Monty hit the approach short, burying the ball in the Winged Foot rough not far from what we call the Greg Norman Pavilion, where the Shark went wide right in the '84 Open. Double-bogey 6 for Monty, one shot short. "You wonder sometimes why you put yourself through this," he said after his fifth runner-up finish in the majors—three in the U.S. Open—and a brief dust-up with one of the gendarmes.

In the meantime, this skinny Geoff Ogilvy person holed a chip on the 71st for a par. So Ogilvy, 29, with only two PGA Tour victories to recommend him, was only one behind Phil.

Ogilvy, described by his caddie as "a handful" when they started working together seven years ago, has grown up. He made an All-Australian up-and-down from short of the green at the last hole to reach the house with what appeared to be the surprising silver medal for runner-up at five-over-par 285.

So after a bogey at the 16th and a par from a drive into a trash bag on the 17th, there's Phil on the last tee, ready to be only the third pro in history to win three majors in a row, joining Hogan and Tiger Woods on that short list. But Phil's got the driver in his hands again. Oh, boy. The same club that had been torturing him all day. He'd been going both ways with it, mostly hooks early, then slices later. Why not a 4-wood or even an iron off the tee? Phil said he figured he'd be too far back if he found more rough, but you tell me why these guys don't have a go-to club when they have to find a fairway.

The last drive was a pitiful slice off the so-called "Champions Pavilion" into trampled grass. And though 1,800 trees had been taken down before the Open, a big one was between Phil and the green. He had a shot, but it required another big slice around the tree. Phil knows the situation: par to win, bogey to tie. (Which guy would you have liked in an 18-hole playoff, Mickelson or Ogilvy?) Phil tried with a 3-iron, but the "over-cut" was his only dead-on shot of the day, striking the tree and going, oh, 25 yards.

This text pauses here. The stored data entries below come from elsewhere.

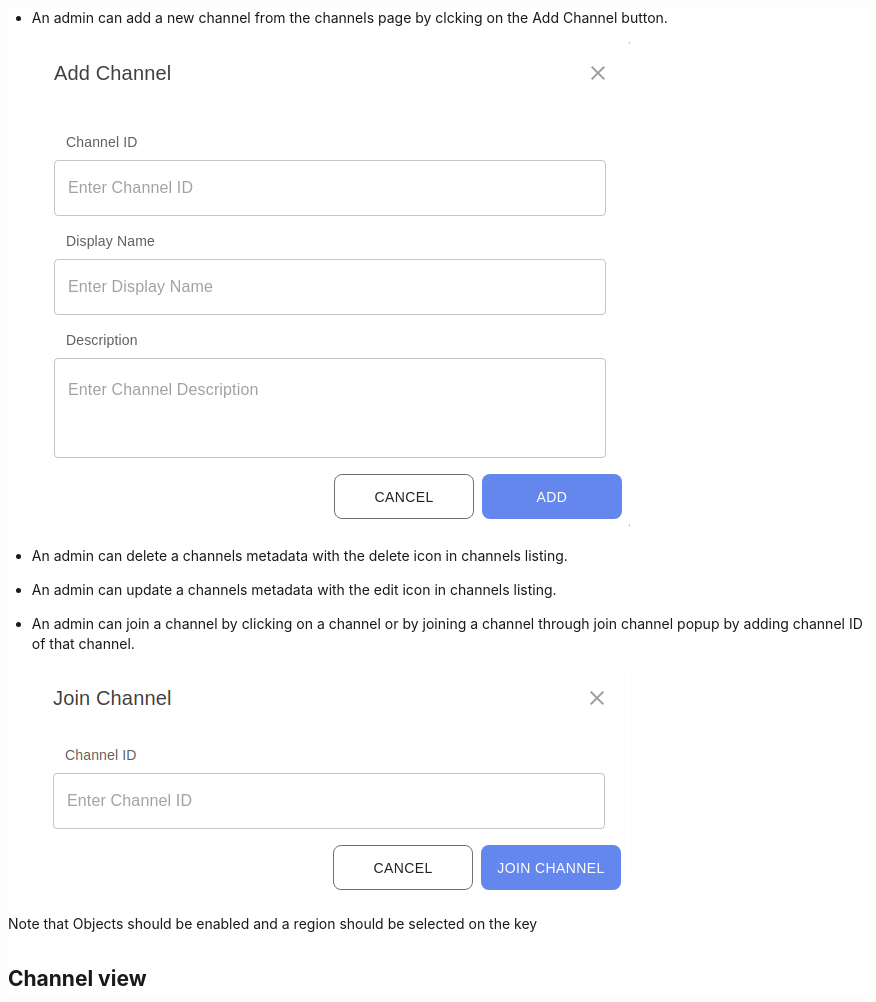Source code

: - An admin can add a new channel from the channels page by clcking on the Add Channel button.

  ![alt text](public/readme/add-channel.png)

- An admin can delete a channels metadata with the delete icon in channels listing.

- An admin can update a channels metadata with the edit icon in channels listing.

- An admin can join a channel by clicking on a channel or by joining a channel through join channel
  popup by adding channel ID of that channel.

  ![alt text](public/readme/join-channel.png)

Note that Objects should be enabled and a region should be selected on the key

## Channel view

"Like getting hit by a lightning bolt," said Rick Smith, Phil's swing guru. After an 8-iron into a fried-egg lie in the front-left bunker, a blast across the sloping green into more rough, a gouged chip and a putt, Phil had a double-bogey 6 to lose by a stroke. "Pretty surreal," Ogilvy said.

But classy guy that Phil is, he stuck around for interviews, forced some smiles, signed some autographs and left many of us wondering if the commodore would have done the same thing. Tiger was hoping to become the first player to win a major while staying on a yacht—his 155-foot Privacy—but after a nine-week layoff he had missed his first 36-hole cut in a major since he became a pro. Missed it even though he turned a couple of 82s into a couple of 76s. His cut streak ended at 39, in a tie with Nicklaus. Quite simply, Tiger wasn't ready, and he picked the wrong week and the wrong course not to be ready.

What was left for the commodore to do, as everyone else fell apart? Figure he was lucky to leave early, one supposed.